*TASK BRIEF:*
Write the data out again, character for character, with no images.

*Saved entries:*
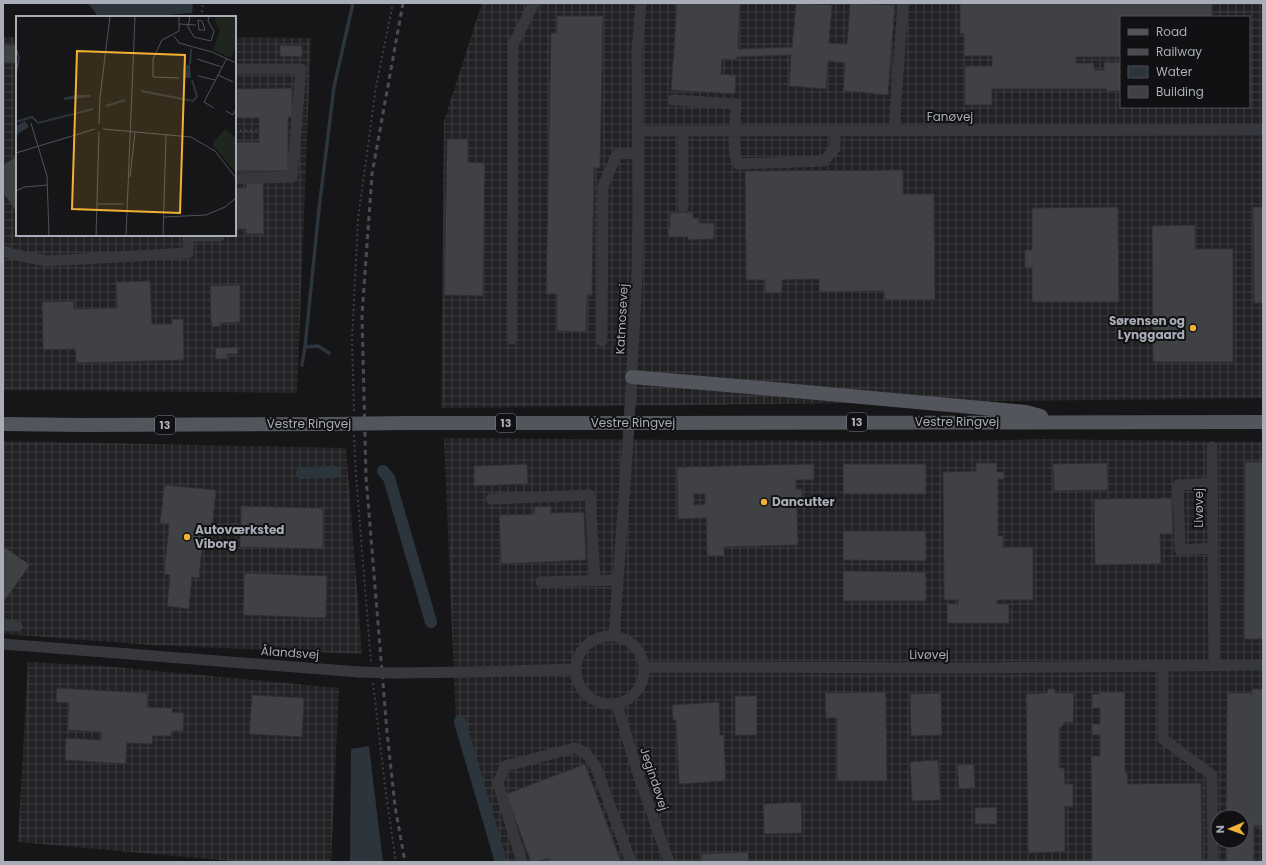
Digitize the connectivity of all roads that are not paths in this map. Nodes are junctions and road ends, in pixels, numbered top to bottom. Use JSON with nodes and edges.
{"nodes":[{"id":1,"x":534,"y":3,"type":"edge"},
{"id":2,"x":641,"y":3,"type":"edge"},
{"id":3,"x":903,"y":3,"type":"edge"},
{"id":4,"x":236,"y":69,"type":"edge"},
{"id":5,"x":673,"y":100,"type":"dead end"},
{"id":6,"x":637,"y":130,"type":"junction"},
{"id":7,"x":684,"y":130,"type":"junction"},
{"id":8,"x":734,"y":130,"type":"junction"},
{"id":9,"x":836,"y":130,"type":"junction"},
{"id":10,"x":894,"y":130,"type":"junction"},
{"id":11,"x":1263,"y":130,"type":"edge"},
{"id":12,"x":638,"y":154,"type":"junction"},
{"id":13,"x":236,"y":178,"type":"edge"},
{"id":14,"x":683,"y":207,"type":"dead end"},
{"id":15,"x":188,"y":236,"type":"edge"},
{"id":16,"x":3,"y":251,"type":"edge"},
{"id":17,"x":512,"y":339,"type":"dead end"},
{"id":18,"x":602,"y":341,"type":"dead end"},
{"id":19,"x":632,"y":377,"type":"junction"},
{"id":20,"x":1061,"y":422,"type":"junction"},
{"id":21,"x":1263,"y":422,"type":"edge"},
{"id":22,"x":3,"y":424,"type":"edge"},
{"id":23,"x":1212,"y":447,"type":"dead end"},
{"id":24,"x":1212,"y":483,"type":"junction"},
{"id":25,"x":491,"y":498,"type":"dead end"},
{"id":26,"x":1213,"y":548,"type":"junction"},
{"id":27,"x":594,"y":580,"type":"junction"},
{"id":28,"x":618,"y":580,"type":"junction"},
{"id":29,"x":541,"y":582,"type":"dead end"},
{"id":30,"x":3,"y":625,"type":"edge"},
{"id":31,"x":18,"y":626,"type":"dead end"},
{"id":32,"x":614,"y":636,"type":"junction"},
{"id":33,"x":3,"y":644,"type":"edge"},
{"id":34,"x":1214,"y":665,"type":"junction"},
{"id":35,"x":1263,"y":665,"type":"edge"},
{"id":36,"x":1163,"y":666,"type":"junction"},
{"id":37,"x":645,"y":667,"type":"junction"},
{"id":38,"x":576,"y":669,"type":"junction"},
{"id":39,"x":617,"y":704,"type":"junction"},
{"id":40,"x":522,"y":862,"type":"edge"},
{"id":41,"x":631,"y":862,"type":"edge"},
{"id":42,"x":669,"y":862,"type":"edge"},
{"id":43,"x":1213,"y":862,"type":"edge"}],
"edges":[{"from":1,"to":17,"type":"street"},
{"from":2,"to":6,"type":"street","name":"Katmosevej"},
{"from":3,"to":10,"type":"street"},
{"from":4,"to":13,"type":"street"},
{"from":5,"to":8,"type":"street"},
{"from":6,"to":7,"type":"street","name":"Fanøvej"},
{"from":6,"to":12,"type":"street","name":"Katmosevej"},
{"from":7,"to":8,"type":"street","name":"Fanøvej"},
{"from":7,"to":14,"type":"street"},
{"from":8,"to":9,"type":"street","name":"Fanøvej"},
{"from":8,"to":9,"type":"street"},
{"from":9,"to":10,"type":"street","name":"Fanøvej"},
{"from":10,"to":11,"type":"street","name":"Fanøvej"},
{"from":12,"to":18,"type":"street"},
{"from":12,"to":19,"type":"street","name":"Katmosevej"},
{"from":15,"to":16,"type":"street"},
{"from":19,"to":20,"type":"main road"},
{"from":19,"to":28,"type":"street","name":"Katmosevej"},
{"from":20,"to":21,"type":"main road","name":"Vestre Ringvej","number":"13"},
{"from":20,"to":22,"type":"main road","name":"Vestre Ringvej","number":"13","bridge":true},
{"from":23,"to":24,"type":"street","name":"Livøvej"},
{"from":24,"to":26,"type":"street","name":"Livøvej"},
{"from":24,"to":26,"type":"street"},
{"from":25,"to":27,"type":"street"},
{"from":26,"to":34,"type":"street","name":"Livøvej"},
{"from":27,"to":28,"type":"street"},
{"from":27,"to":29,"type":"street"},
{"from":28,"to":32,"type":"street","name":"Katmosevej"},
{"from":30,"to":31,"type":"street"},
{"from":32,"to":37,"type":"street"},
{"from":32,"to":38,"type":"street"},
{"from":33,"to":38,"type":"street","name":"Ålandsvej","bridge":true},
{"from":34,"to":35,"type":"street","name":"Livøvej"},
{"from":34,"to":36,"type":"street","name":"Livøvej"},
{"from":36,"to":37,"type":"street","name":"Livøvej"},
{"from":36,"to":43,"type":"street"},
{"from":37,"to":39,"type":"street"},
{"from":38,"to":39,"type":"street"},
{"from":39,"to":42,"type":"street","name":"Jegindøvej"},
{"from":40,"to":41,"type":"street"}]}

*FINISHED EXERCISE:*
Digitize the connectivity of all roads that are not paths in this map. Nodes are junctions and road ends, in pixels, numbered top to bottom. Use JSON with nodes and edges.
{"nodes":[{"id":1,"x":534,"y":3,"type":"edge"},
{"id":2,"x":641,"y":3,"type":"edge"},
{"id":3,"x":903,"y":3,"type":"edge"},
{"id":4,"x":236,"y":69,"type":"edge"},
{"id":5,"x":673,"y":100,"type":"dead end"},
{"id":6,"x":637,"y":130,"type":"junction"},
{"id":7,"x":684,"y":130,"type":"junction"},
{"id":8,"x":734,"y":130,"type":"junction"},
{"id":9,"x":836,"y":130,"type":"junction"},
{"id":10,"x":894,"y":130,"type":"junction"},
{"id":11,"x":1263,"y":130,"type":"edge"},
{"id":12,"x":638,"y":154,"type":"junction"},
{"id":13,"x":236,"y":178,"type":"edge"},
{"id":14,"x":683,"y":207,"type":"dead end"},
{"id":15,"x":188,"y":236,"type":"edge"},
{"id":16,"x":3,"y":251,"type":"edge"},
{"id":17,"x":512,"y":339,"type":"dead end"},
{"id":18,"x":602,"y":341,"type":"dead end"},
{"id":19,"x":632,"y":377,"type":"junction"},
{"id":20,"x":1061,"y":422,"type":"junction"},
{"id":21,"x":1263,"y":422,"type":"edge"},
{"id":22,"x":3,"y":424,"type":"edge"},
{"id":23,"x":1212,"y":447,"type":"dead end"},
{"id":24,"x":1212,"y":483,"type":"junction"},
{"id":25,"x":491,"y":498,"type":"dead end"},
{"id":26,"x":1213,"y":548,"type":"junction"},
{"id":27,"x":594,"y":580,"type":"junction"},
{"id":28,"x":618,"y":580,"type":"junction"},
{"id":29,"x":541,"y":582,"type":"dead end"},
{"id":30,"x":3,"y":625,"type":"edge"},
{"id":31,"x":18,"y":626,"type":"dead end"},
{"id":32,"x":614,"y":636,"type":"junction"},
{"id":33,"x":3,"y":644,"type":"edge"},
{"id":34,"x":1214,"y":665,"type":"junction"},
{"id":35,"x":1263,"y":665,"type":"edge"},
{"id":36,"x":1163,"y":666,"type":"junction"},
{"id":37,"x":645,"y":667,"type":"junction"},
{"id":38,"x":576,"y":669,"type":"junction"},
{"id":39,"x":617,"y":704,"type":"junction"},
{"id":40,"x":522,"y":862,"type":"edge"},
{"id":41,"x":631,"y":862,"type":"edge"},
{"id":42,"x":669,"y":862,"type":"edge"},
{"id":43,"x":1213,"y":862,"type":"edge"}],
"edges":[{"from":1,"to":17,"type":"street"},
{"from":2,"to":6,"type":"street","name":"Katmosevej"},
{"from":3,"to":10,"type":"street"},
{"from":4,"to":13,"type":"street"},
{"from":5,"to":8,"type":"street"},
{"from":6,"to":7,"type":"street","name":"Fanøvej"},
{"from":6,"to":12,"type":"street","name":"Katmosevej"},
{"from":7,"to":8,"type":"street","name":"Fanøvej"},
{"from":7,"to":14,"type":"street"},
{"from":8,"to":9,"type":"street","name":"Fanøvej"},
{"from":8,"to":9,"type":"street"},
{"from":9,"to":10,"type":"street","name":"Fanøvej"},
{"from":10,"to":11,"type":"street","name":"Fanøvej"},
{"from":12,"to":18,"type":"street"},
{"from":12,"to":19,"type":"street","name":"Katmosevej"},
{"from":15,"to":16,"type":"street"},
{"from":19,"to":20,"type":"main road"},
{"from":19,"to":28,"type":"street","name":"Katmosevej"},
{"from":20,"to":21,"type":"main road","name":"Vestre Ringvej","number":"13"},
{"from":20,"to":22,"type":"main road","name":"Vestre Ringvej","number":"13","bridge":true},
{"from":23,"to":24,"type":"street","name":"Livøvej"},
{"from":24,"to":26,"type":"street","name":"Livøvej"},
{"from":24,"to":26,"type":"street"},
{"from":25,"to":27,"type":"street"},
{"from":26,"to":34,"type":"street","name":"Livøvej"},
{"from":27,"to":28,"type":"street"},
{"from":27,"to":29,"type":"street"},
{"from":28,"to":32,"type":"street","name":"Katmosevej"},
{"from":30,"to":31,"type":"street"},
{"from":32,"to":37,"type":"street"},
{"from":32,"to":38,"type":"street"},
{"from":33,"to":38,"type":"street","name":"Ålandsvej","bridge":true},
{"from":34,"to":35,"type":"street","name":"Livøvej"},
{"from":34,"to":36,"type":"street","name":"Livøvej"},
{"from":36,"to":37,"type":"street","name":"Livøvej"},
{"from":36,"to":43,"type":"street"},
{"from":37,"to":39,"type":"street"},
{"from":38,"to":39,"type":"street"},
{"from":39,"to":42,"type":"street","name":"Jegindøvej"},
{"from":40,"to":41,"type":"street"}]}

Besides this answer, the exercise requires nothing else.